Judd nodded at the training run. “You’ve factored Sienna into the equation?”

Claws raked along the inside of his skin, drawing blood. “I don’t want her giving herself away unless it’s necessary.”

“But you’re not disregarding her?”

“I’m not an idiot.”

Judd raised a shoulder in a shrug. “It happens with predatory changeling males—you do tend to be protective.”

“Look who’s talking.”

“Why do you think I fit in so well?”

Hawke called Sienna into his office forty minutes later, after she’d had a chance to clean up. “Here,” he said, tapping a spot on the map and restraining the urge to snarl at the memory of the words she’d flung at him by the pool. “If there is an attack, you stand here, and you do not engage unless I give the order.”

A crisp nod, no defiance. “You want to keep me as a surprise gambit as long as possible. I understand.” Her words were calm, practical—as if they’d never had that fight.

His wolf peeled its lips back over predator-sharp teeth. “Pretending to be Silent, baby? Too late for that.”

Flame, dangerous and hypnotic, crawled over the black of her eyes. “Would you prefer I act the part of a hysterical female so you can write me off?”

He gripped the edge of his desk. “Careful.”

“Why?” A look that might as well have come from a pissed-off female wolf. “I’m not the one who seems unable to separate work and pleasure.”

“Feeling bratty tonight, are you?” It satisfied some deep part of him that he’d gotten her riled up so fast—he would never allow or accept distance from his woman.

“Don’t.” An unexpectedly serious response. “Don’t lessen my opinions by calling me a brat. And you know, don’t call me baby either.”

“If you think you can ‘handle’ me, Sienna,” he said as the animal prowled to the surface of his mind, “you’re looking at the wrong wolf.”

“Can we get back to work?” Cool words that ruffled his fur the wrong way.





SIENNA didn’t know how it happened. One minute, she was fighting off the blade of dissonance as she stared at the large, territorial map on Hawke’s desk, with him on the other side, and the next he had a grip on her waist and was pulling her onto the solid bulk of the desk with a speed and strength that left her breathless. She found herself kneeling on the dark wood, her hands on his shoulders what felt like a millisecond later.

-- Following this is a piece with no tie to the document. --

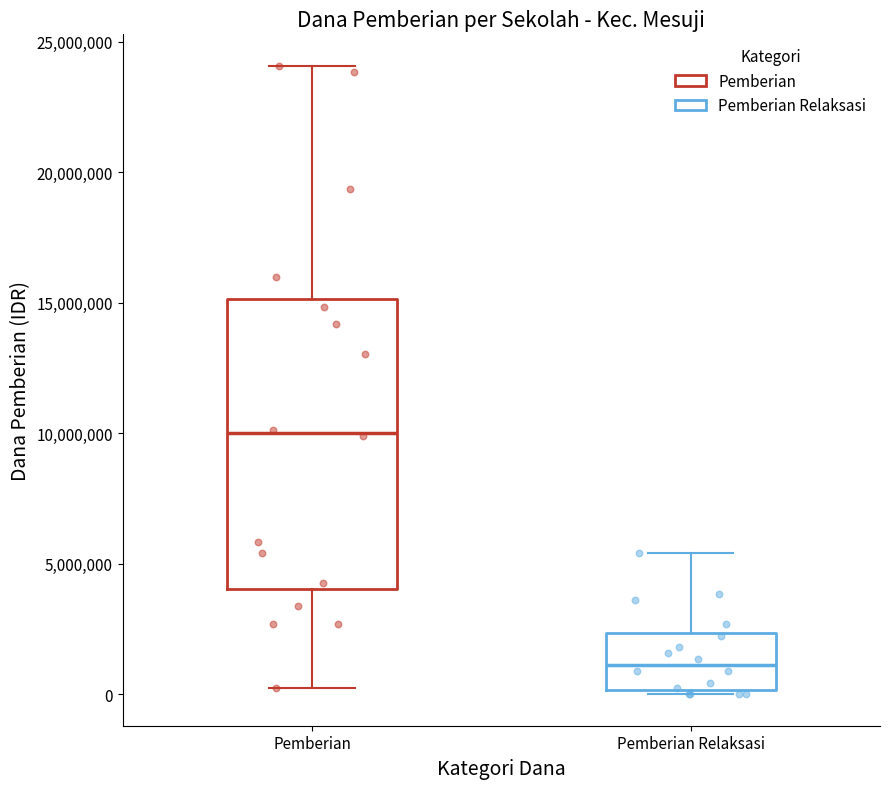

Comparing the boxes themselves (not the whiskers), which one is the tallest?

Pemberian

“You can’t just—” But his hand was already on the back of her head, and she was being kissed until she couldn’t breathe. Gasping in air when he drew back for the barest instant, she tried to prepare herself for the next kiss . . . but of course, there was way no way to prepare for Hawke.

He’d touched her with exquisite tenderness when he’d brought her to pleasure this morning, but at this instant, he was pure demanding wolf, nipping at her lower lip, sucking at her upper one, stroking his tongue inside her mouth until she knew she’d carry the taste of him into her very dreams. As for his hands, one fisted in her hair, the other gripping her hip—proprietary didn’t even come close.

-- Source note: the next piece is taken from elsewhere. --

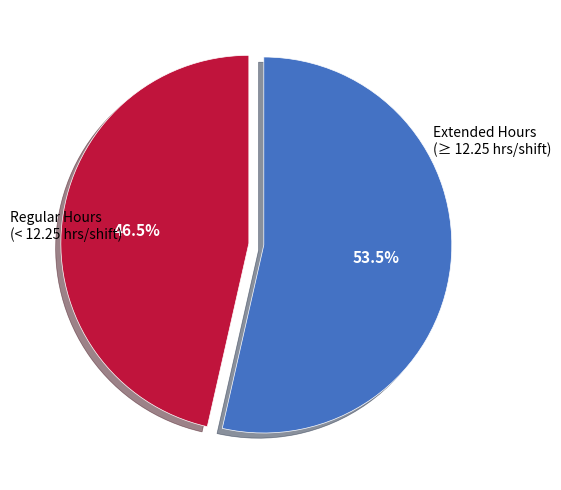

Is there any slice that represents more than half of the pie?

Yes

The temptation to submit was crushing. She’d wanted him for so long, and now that he’d given her the right to touch him, to hold him, she had to fight with her own hunger not to grab at the crumbs he offered. Maybe he was right, maybe they would never mate—but she knew, she knew, that this man with his beautiful wild heart was capable of giving far more than he was willing to risk.

Wrenching away her head, she twisted out of his hold using a trick Indigo had taught her and ended up on her feet on the other side of the desk. “Hawke, there’s—” !! The wordless warning from the primal part of her brain slammed through her a fraction too late—he was already launching himself over the desk and toward her.

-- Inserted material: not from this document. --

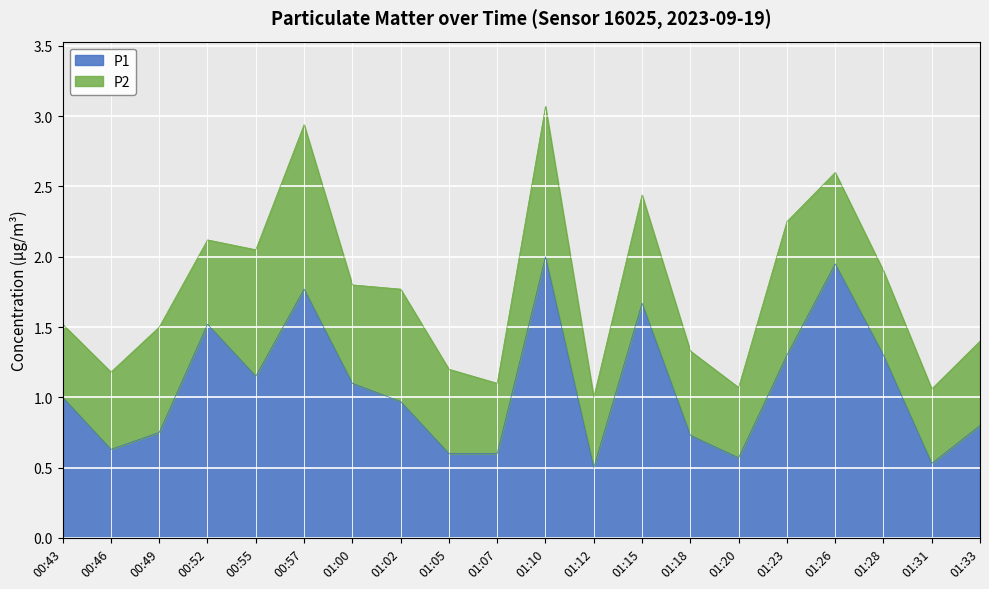

Is it true that the value at 00:49 is 0.8?

True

Instinct punched to the surface, and she found she’d formed a wall of cold fire between them. He skidded to a halt on the other side, then angled his head in a move that was distinctly not human, touched his finger to the fire. A hissing breath, those wolf-pale eyes meeting hers through the rippling sheet of crimson flame licked with yellow. “You burned me.”

“Well,” she said, shoving tangled strands of hair off her face as her heart thudded double-time, “you didn’t seem to be willing to listen to reason.”